■ PROBLEM REQUIREMENTS:
Return each line in the entries below that contains the string "label". Case counts.

■ DATA SECTION:
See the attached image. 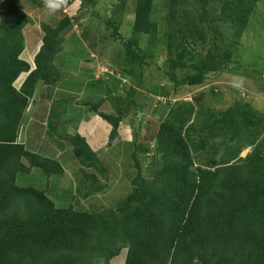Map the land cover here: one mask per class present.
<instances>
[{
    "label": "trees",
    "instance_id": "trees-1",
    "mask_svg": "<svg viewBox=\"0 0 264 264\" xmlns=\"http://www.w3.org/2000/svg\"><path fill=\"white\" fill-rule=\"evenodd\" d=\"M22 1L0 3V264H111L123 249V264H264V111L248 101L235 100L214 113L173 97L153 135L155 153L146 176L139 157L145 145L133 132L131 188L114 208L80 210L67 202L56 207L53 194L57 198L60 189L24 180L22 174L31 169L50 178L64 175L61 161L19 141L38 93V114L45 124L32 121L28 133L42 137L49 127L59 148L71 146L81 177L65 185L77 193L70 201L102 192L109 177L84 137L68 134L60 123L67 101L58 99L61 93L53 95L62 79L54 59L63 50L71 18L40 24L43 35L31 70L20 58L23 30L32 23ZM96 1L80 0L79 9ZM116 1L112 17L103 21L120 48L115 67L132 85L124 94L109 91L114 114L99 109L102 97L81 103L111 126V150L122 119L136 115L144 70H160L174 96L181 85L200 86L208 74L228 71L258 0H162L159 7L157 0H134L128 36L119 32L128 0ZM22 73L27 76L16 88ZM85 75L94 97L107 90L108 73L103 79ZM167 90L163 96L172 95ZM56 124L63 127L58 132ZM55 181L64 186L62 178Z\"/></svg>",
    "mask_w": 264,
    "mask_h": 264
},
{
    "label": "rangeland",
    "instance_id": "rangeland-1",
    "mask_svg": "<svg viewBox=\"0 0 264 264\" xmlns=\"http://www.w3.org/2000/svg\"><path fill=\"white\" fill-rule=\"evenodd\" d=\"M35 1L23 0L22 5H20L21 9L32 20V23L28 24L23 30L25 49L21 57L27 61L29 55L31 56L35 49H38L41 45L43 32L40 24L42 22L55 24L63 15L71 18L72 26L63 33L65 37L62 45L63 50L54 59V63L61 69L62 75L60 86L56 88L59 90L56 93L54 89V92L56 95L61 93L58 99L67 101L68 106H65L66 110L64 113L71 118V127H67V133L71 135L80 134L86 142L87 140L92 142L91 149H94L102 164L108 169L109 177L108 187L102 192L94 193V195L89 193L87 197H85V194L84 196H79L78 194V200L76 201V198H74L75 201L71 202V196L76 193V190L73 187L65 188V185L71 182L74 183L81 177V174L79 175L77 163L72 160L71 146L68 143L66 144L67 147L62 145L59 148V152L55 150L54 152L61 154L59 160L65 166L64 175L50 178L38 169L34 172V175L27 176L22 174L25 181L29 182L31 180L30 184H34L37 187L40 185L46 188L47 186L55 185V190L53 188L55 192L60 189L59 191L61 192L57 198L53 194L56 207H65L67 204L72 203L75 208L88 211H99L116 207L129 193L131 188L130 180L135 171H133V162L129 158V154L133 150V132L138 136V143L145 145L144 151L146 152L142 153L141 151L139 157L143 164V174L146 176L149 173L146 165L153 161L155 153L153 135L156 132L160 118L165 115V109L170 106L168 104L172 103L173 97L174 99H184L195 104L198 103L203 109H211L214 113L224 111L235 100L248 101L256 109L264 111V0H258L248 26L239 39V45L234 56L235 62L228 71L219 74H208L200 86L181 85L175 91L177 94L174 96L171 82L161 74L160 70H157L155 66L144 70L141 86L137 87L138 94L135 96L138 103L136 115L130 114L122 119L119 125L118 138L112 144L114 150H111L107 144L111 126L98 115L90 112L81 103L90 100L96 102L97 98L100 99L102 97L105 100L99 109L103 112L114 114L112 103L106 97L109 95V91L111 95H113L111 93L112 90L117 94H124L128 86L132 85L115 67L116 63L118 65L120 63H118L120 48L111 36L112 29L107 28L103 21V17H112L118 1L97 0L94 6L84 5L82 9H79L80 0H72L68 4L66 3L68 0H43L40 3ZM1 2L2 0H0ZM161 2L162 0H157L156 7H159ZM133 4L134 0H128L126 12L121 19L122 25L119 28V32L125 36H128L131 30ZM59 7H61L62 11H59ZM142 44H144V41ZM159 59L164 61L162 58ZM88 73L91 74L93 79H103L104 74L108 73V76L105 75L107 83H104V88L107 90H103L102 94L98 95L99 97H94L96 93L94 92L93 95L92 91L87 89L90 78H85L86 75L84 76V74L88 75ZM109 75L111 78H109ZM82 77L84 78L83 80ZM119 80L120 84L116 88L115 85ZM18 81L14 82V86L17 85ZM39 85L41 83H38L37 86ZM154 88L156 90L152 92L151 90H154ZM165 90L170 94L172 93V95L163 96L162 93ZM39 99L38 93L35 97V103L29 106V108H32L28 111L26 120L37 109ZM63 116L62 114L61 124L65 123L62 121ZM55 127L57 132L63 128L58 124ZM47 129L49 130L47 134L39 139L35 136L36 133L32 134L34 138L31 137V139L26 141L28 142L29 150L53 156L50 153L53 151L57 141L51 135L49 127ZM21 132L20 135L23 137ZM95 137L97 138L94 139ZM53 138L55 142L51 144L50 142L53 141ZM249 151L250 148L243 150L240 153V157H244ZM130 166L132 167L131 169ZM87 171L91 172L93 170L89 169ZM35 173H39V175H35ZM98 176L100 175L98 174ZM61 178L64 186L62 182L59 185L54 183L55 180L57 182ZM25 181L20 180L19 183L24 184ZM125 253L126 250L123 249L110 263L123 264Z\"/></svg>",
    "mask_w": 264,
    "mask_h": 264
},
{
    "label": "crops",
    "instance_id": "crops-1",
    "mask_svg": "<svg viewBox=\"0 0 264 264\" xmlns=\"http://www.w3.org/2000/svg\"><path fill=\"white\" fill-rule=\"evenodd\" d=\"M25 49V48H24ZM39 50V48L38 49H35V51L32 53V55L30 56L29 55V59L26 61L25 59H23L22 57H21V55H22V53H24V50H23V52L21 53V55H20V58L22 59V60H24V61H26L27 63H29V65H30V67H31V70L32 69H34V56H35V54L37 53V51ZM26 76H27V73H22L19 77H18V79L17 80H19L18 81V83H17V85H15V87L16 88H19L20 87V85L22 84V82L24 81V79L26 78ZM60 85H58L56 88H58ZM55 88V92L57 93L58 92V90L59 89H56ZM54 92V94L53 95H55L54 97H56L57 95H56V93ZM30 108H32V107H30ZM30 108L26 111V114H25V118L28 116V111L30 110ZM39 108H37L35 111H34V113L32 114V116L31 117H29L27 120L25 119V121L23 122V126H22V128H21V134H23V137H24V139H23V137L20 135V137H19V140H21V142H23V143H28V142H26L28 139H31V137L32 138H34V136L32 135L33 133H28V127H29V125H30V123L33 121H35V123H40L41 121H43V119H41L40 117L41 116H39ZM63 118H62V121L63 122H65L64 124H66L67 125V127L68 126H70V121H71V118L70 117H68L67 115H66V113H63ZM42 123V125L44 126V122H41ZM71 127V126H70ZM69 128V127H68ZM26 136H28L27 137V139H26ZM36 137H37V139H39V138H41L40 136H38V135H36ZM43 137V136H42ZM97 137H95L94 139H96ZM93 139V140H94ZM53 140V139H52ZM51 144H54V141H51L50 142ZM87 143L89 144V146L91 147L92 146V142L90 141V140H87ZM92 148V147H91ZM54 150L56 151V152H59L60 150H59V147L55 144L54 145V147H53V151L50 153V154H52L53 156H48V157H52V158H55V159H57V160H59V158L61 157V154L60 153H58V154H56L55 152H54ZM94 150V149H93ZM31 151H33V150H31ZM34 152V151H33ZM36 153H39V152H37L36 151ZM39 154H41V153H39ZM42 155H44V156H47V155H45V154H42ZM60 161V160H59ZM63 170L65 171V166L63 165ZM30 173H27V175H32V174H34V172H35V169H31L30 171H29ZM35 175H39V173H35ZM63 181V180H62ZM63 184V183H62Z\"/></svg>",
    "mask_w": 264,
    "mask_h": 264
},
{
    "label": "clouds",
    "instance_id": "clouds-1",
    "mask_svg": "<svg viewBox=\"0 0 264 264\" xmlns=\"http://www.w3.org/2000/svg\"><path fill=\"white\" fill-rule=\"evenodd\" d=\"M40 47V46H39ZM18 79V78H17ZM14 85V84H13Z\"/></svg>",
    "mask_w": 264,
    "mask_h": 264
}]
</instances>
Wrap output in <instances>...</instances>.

■ OUTPUT FOR THIS EXERCISE:
    "label": "trees",
    "label": "rangeland",
    "label": "crops",
    "label": "clouds",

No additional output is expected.